Each of the tests measured a particular personality trait. Because the collies were organised into seven different age groups, the researchers were able to identify when certain traits were most pronounced or in decline.

According to Dr Zsofia Viranyi, co-author of the paper, the researchers discovered that “the Problem Orientation trait, which describes the dogs’ attentiveness and ability to solve problems, changes largely during early life, increasing strongly until (around) six years of age, after which further changes became negligible.”

In contrast, the Novelty Seeking trait (how the dogs responded to the toy) did not change markedly during the younger life stages, but at around three years of age “their curiosity about novel objects and situations started to decrease, which continued until geriatric age.”

The Activity Independence of the dogs (exploring the room) also decreased continuously over the dogs’ life course, but in this trait the most pronounced decrease occurred from puppyhood to adolescence, described here as being from one to two years of age.

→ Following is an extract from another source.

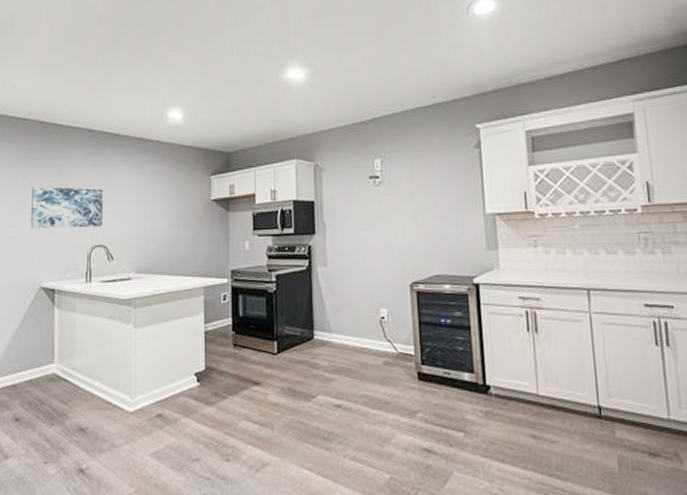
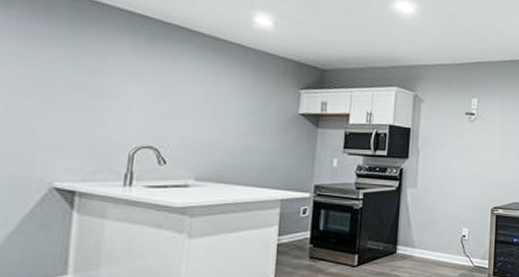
wall art: present [31,186,103,229] -> none [43,68,158,127]

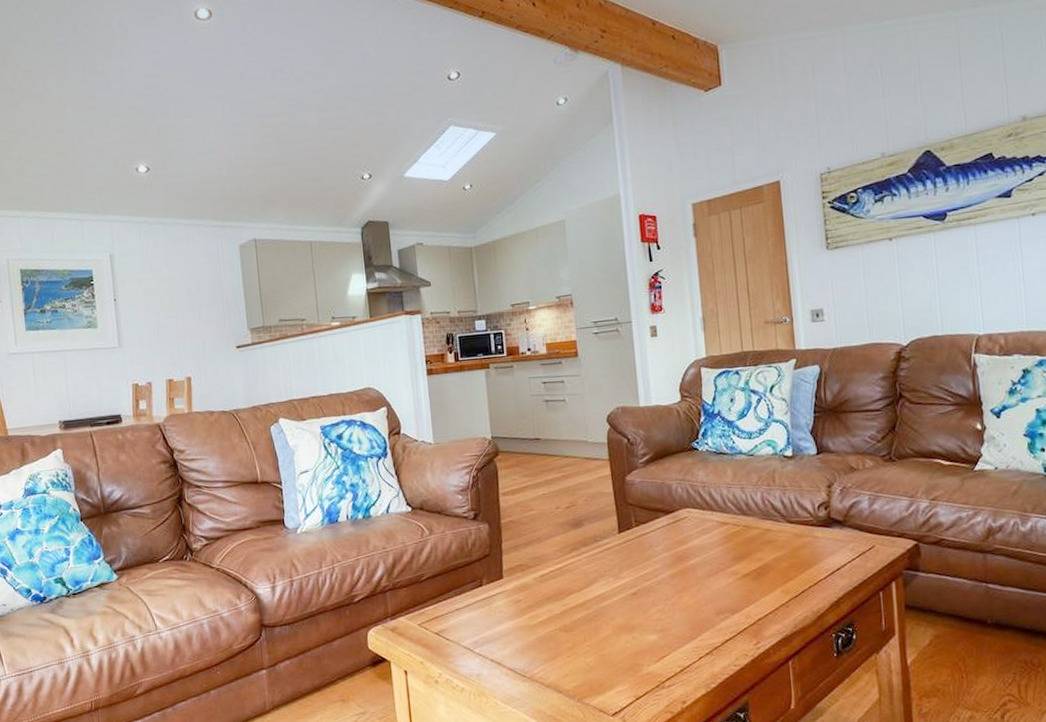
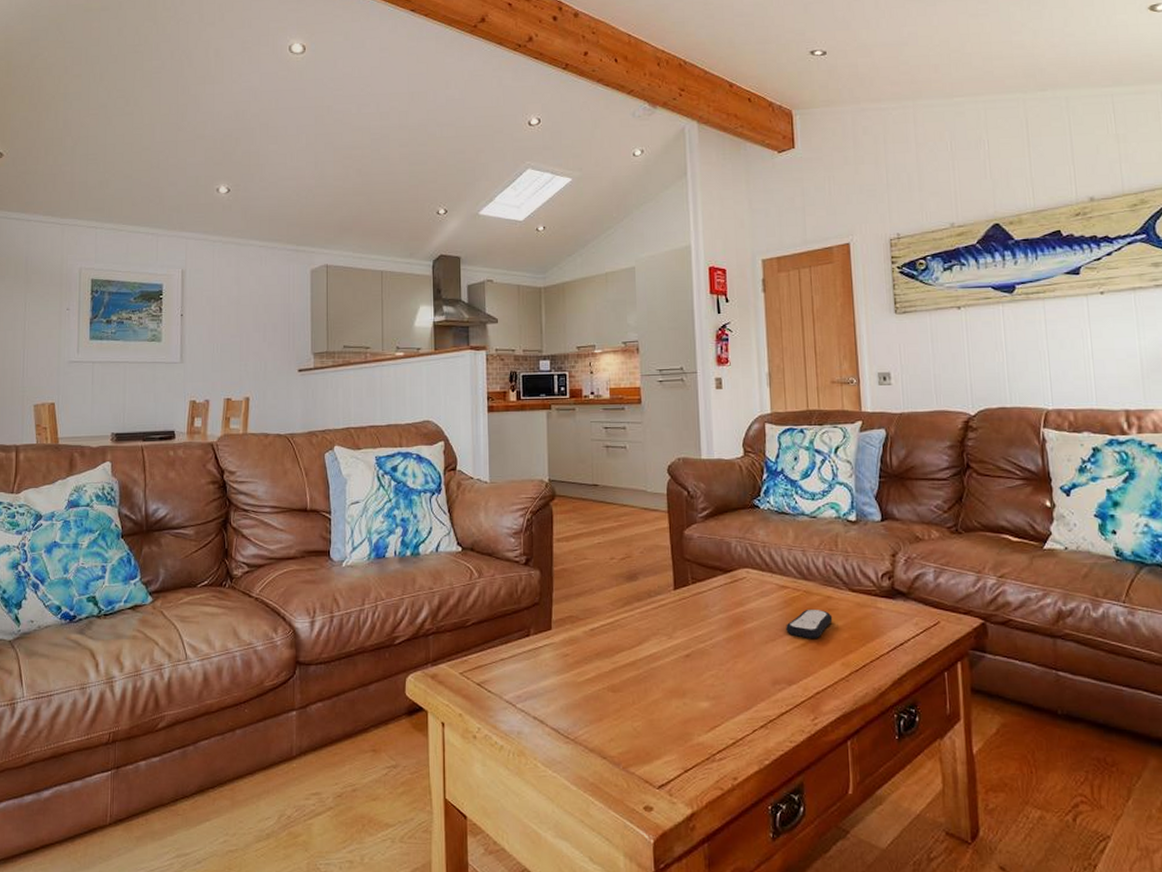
remote control: none [727,541,772,570] -> present [786,609,833,638]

Two of the older Border collies that took part in the experiments. Taking interest in new things was found to decline as dogs aged. But they remained fairly constant in their tolerance of being teased with a sausage on a string swung at their noses. Photo: Enikő Kubinyi

The researchers found that not all traits showed such a marked change with age. For example, dogs showed only a small tendency to be better at tolerating frustrating situations (STOP TEASING ME WITH THE SAUSAGE!) as they aged, and the dogs’ level of Sociability seemed to remain constant throughout the dogs’ life course.

A 2019 study from Michigan State University also looked at personality-change over time, concluding that some of these changes were driven by owner behaviour.

“When dog-parents spend extra time scratching their dogs’ bellies, take their dogs out for long walks and games of fetch, or even when they feel constant frustration over their dogs’ naughty chewing habits, they are gradually shaping their dogs’ personalities,” the researchers said.